For Multi-Track claims there is specific wording set out in PD29, paragraph 4.10 which says;
4.10 Where the court is to give directions on its own initiative without holding a case management conference and it is not aware of any steps taken by the parties other than the exchange of statements of case, its general approach will be-
…
(9) in such cases as the court thinks appropriate, the court may give directions ordering or encouraging the parties to engage in alternative dispute resolution ADR. Such directions may be, for example, in the following terms:
“The parties shall by [date] consider whether the case is capable of resolution by ADR. If any party considers that the case is unsuitable for resolution by ADR, that party hall be prepared to justify that decision at the conclusion of the trial, should the judge consider that such means of resolution were appropriate, when he is considering the appropriate costs order to make.

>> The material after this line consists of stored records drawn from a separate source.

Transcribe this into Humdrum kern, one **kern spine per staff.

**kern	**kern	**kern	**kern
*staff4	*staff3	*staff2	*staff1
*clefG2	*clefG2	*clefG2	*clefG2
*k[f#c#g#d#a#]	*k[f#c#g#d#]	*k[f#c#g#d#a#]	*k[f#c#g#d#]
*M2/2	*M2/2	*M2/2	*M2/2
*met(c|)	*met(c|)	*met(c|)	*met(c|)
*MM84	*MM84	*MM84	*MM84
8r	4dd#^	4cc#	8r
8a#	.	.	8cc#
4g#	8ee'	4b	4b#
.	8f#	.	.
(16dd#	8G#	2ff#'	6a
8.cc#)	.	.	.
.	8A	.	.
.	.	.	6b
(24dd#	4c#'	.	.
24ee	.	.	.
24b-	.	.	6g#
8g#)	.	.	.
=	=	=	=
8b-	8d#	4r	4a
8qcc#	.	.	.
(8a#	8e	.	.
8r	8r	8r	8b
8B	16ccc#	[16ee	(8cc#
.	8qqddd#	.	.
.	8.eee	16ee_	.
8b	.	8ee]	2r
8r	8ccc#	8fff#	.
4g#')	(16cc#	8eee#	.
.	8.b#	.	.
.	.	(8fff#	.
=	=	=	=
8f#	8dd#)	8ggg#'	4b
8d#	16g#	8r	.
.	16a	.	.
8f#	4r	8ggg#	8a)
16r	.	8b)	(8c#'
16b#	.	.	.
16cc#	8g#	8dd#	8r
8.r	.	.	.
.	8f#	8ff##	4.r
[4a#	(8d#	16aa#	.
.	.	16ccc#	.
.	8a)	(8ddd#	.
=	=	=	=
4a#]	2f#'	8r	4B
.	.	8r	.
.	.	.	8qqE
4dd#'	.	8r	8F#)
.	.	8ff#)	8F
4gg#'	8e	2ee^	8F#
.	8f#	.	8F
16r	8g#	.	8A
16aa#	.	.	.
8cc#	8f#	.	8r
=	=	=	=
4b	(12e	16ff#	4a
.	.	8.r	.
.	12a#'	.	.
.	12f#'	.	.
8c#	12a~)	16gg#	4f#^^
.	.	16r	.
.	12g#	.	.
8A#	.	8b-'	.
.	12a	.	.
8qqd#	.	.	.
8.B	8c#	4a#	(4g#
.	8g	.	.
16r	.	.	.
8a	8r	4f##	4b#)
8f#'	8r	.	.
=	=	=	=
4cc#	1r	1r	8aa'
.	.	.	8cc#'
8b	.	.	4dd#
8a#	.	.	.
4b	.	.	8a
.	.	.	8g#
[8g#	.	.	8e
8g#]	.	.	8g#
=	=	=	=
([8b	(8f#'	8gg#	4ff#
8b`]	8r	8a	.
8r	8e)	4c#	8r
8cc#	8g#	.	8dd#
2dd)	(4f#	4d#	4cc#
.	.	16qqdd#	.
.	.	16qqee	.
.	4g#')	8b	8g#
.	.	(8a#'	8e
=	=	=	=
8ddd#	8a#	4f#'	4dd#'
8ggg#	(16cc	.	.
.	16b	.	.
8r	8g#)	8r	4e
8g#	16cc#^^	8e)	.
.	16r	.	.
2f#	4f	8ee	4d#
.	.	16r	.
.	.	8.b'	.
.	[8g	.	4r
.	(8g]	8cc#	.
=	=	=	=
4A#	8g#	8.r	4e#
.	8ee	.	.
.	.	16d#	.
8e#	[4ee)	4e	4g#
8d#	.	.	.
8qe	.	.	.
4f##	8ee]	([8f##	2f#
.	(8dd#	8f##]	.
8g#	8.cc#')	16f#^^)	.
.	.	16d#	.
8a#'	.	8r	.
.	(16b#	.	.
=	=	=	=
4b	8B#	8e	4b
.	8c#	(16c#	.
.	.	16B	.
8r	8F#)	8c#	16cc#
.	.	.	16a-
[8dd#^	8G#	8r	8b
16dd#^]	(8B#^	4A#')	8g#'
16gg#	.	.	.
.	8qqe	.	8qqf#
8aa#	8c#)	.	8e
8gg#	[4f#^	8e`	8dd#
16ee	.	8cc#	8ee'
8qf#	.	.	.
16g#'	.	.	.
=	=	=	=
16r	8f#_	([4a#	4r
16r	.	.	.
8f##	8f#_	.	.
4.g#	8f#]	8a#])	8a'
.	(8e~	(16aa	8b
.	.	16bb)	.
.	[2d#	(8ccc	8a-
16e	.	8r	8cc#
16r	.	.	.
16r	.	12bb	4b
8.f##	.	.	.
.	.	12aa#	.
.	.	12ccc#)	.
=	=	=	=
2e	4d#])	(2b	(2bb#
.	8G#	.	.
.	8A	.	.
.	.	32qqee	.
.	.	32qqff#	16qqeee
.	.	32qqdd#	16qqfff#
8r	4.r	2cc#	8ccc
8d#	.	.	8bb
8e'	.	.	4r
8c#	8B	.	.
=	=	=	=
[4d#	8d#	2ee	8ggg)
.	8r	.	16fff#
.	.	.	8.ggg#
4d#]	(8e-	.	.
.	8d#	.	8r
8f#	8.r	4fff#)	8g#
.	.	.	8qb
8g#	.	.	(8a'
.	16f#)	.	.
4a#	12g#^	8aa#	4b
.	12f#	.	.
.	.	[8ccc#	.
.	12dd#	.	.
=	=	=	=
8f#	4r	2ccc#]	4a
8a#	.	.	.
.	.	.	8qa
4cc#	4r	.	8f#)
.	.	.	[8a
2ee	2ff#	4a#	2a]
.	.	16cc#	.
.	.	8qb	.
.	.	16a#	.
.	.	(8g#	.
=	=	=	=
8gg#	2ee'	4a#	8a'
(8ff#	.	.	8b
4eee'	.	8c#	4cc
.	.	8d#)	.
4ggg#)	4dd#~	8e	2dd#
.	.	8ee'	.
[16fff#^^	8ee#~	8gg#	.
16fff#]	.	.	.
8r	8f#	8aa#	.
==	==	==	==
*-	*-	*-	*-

The party considering the case unsuitable for ADR shall, not less than 28 days before the commencement of the trial, file with the court a witness statement without prejudice save as to costs, giving reasons upon which they rely for saying that the case was unsuitable.”
Costs consequences
The general discretion of the court in awarding costs is set out in r.44.2, of which one element in r.44.2(5) includes the conduct of the parties. The conduct includes matters such as;
(a) Conduct before, as well as during, the proceedings and in particular Pre-Action Conduct or any relevant pre-action protocol
…
(e) whether a party failed to comply with an order for alternative dispute resolution, or unreasonably failed to engage in alternative dispute resolution.
Conclusion
The first compulsory mediation orders are already being seen in the courts. The changes to the CPR will provide confidence to the courts to make those orders, and perhaps to bring a truly unwilling party to come to the negotiating table.